Numbers of well-meaning, religious people have been doing what is called “mortifying the flesh” during these forty days of Lent, and the close of the week will see the welcome end of their self-imposed abstinence. It is for churchmen and divines to set forth the meaning and the value of this custom of fasting; practical and simple-minded men, accustomed to think for themselves, will probably find it difficult to understand how a system of occasional semi-starvation can be either pleasing to God, or beneficial to man. But all conscientious motives deserve to be treated with respect; and it will be readily conceded that if a man is minded, for religious purposes, to injure his own health, eating too little is a more dignified and suitable method of effecting that purpose than eating too much. It is less easy to feel any sort of respect for that amateur, dilettante kind of fasting, which is in great vogue nowadays in fashionable circles among the upper classes. Well-to-do ladies and gentlemen of the West-End find it a pleasant and piquant change, after the pancakes of Shrove Tuesday, to inaugurate the commencement of Lent by a dish of carefully cooked salt fish on Ash Wednesday. To substitute fish for flesh on Fridays is no very serious disturbance of dietetic comfort. Good Friday itself, though the abstinence of that day is understood to be the severest of all, has some alleviation to offer in the shape of hot-cross buns. A slight fast on Saturdays, provided it is not too strictly enforced, may lend a zest to the festal profusion which the board will be spread on Easter Sunday and the following days. It would have been difficult to discover a more delightful and fashionable manner of exercising one’s piety, and gaining favour with God and man than this Lenten fast of the West End.
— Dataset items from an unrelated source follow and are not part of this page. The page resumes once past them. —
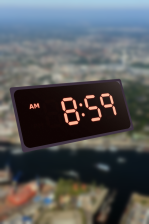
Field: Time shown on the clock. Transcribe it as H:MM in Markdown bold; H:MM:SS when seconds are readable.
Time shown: **8:59**
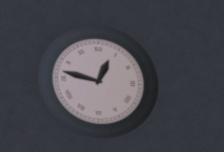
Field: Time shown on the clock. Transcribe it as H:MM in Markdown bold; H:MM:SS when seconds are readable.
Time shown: **12:47**
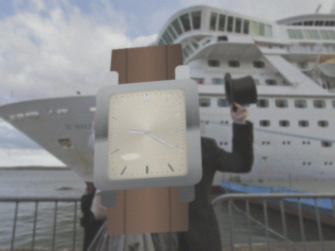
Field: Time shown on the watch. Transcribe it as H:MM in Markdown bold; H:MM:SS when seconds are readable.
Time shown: **9:21**
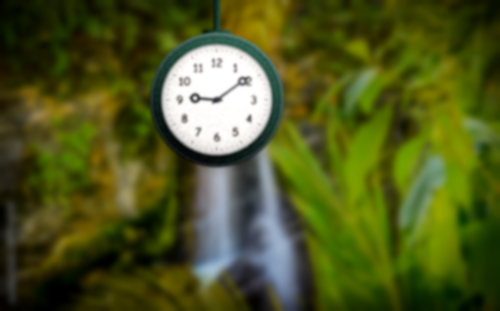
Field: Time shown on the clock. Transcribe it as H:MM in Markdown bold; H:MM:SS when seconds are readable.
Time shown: **9:09**
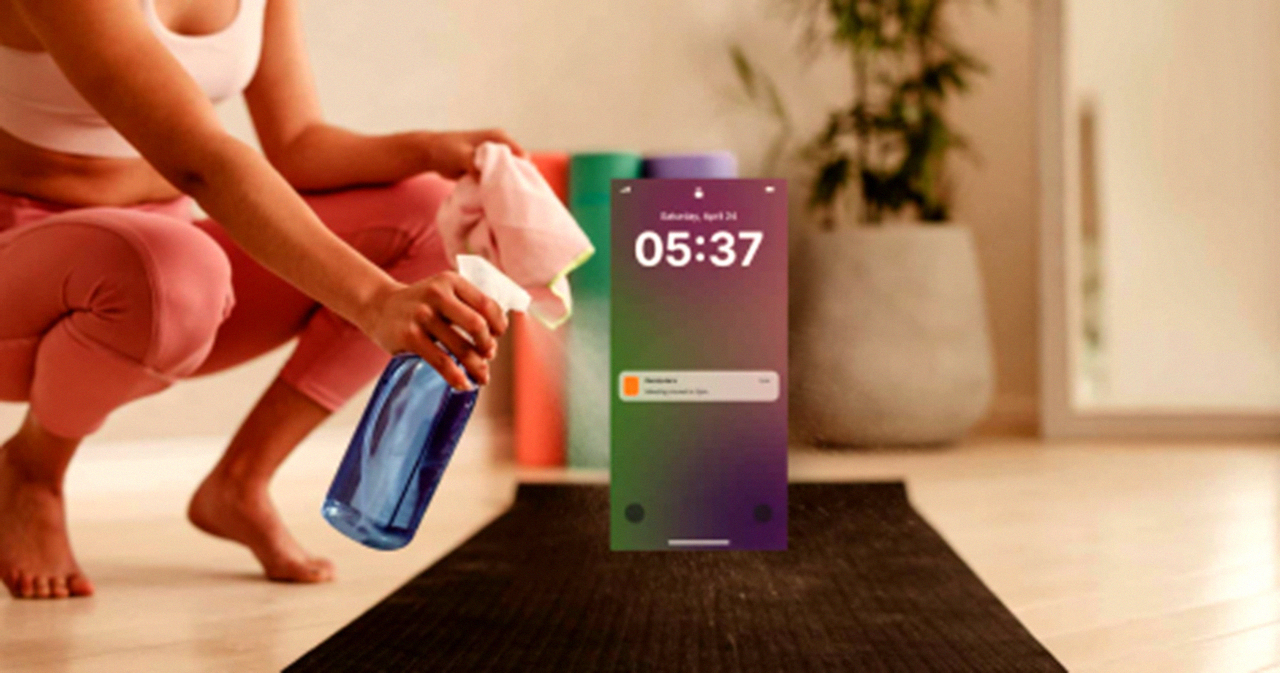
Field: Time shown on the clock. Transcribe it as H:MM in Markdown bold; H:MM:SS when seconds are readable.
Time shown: **5:37**
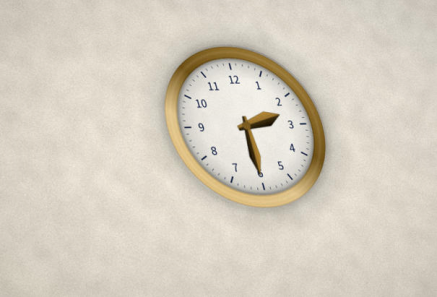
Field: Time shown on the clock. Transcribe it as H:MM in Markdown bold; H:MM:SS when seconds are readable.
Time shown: **2:30**
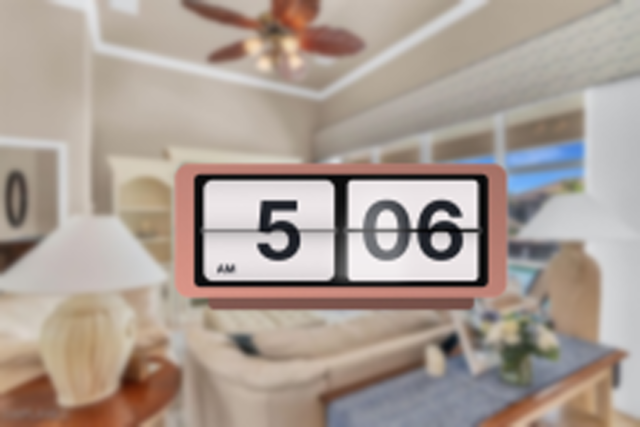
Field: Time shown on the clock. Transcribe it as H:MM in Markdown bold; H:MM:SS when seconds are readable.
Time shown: **5:06**
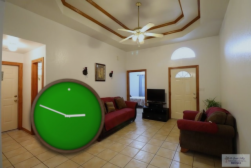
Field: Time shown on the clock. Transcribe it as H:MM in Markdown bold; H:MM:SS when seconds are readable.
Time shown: **2:48**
It is probable, nevertheless, that the inhabitants of the opposite quarter of London will be found at the end of this week to have fasted more strictly, though of course less “on principle” than their neighbours of the West. Eminent physicians have affirmed that the poor people of the East End suffer mainly from one disease, and that is starvation. To these the Lenten fast is a fast indeed; only it must be noted that it does not differ in this respect from any other period of the year; it is not preceded and followed by a feast. Ash Wednesday is here too a day of sackcloth and ashes, with the slight difference that there is no mention of salt-fish, that part of the ritual being confined to more fashionable quarters. Good Friday brings with it as severe an abstinence as the Church could require; so much so, that hot-cross buns are of the very rarest occurrence, and the day is not generally felt to deserve (in the East End at any rate) the appellation of “Good.” “Holy Week” it can scarcely be called; yet after all it is not more unholy than any other, in a region where starvation reigns equally all the year round. And lastly Easter brings with it, in the East End, no resurrection of hope, for the hopes of these poor people have long been buried—to rise no more. The West End may break the monotony of its feasting by occasionally playing at a fast; but in the East End it is a perpetual and unbroken Lent.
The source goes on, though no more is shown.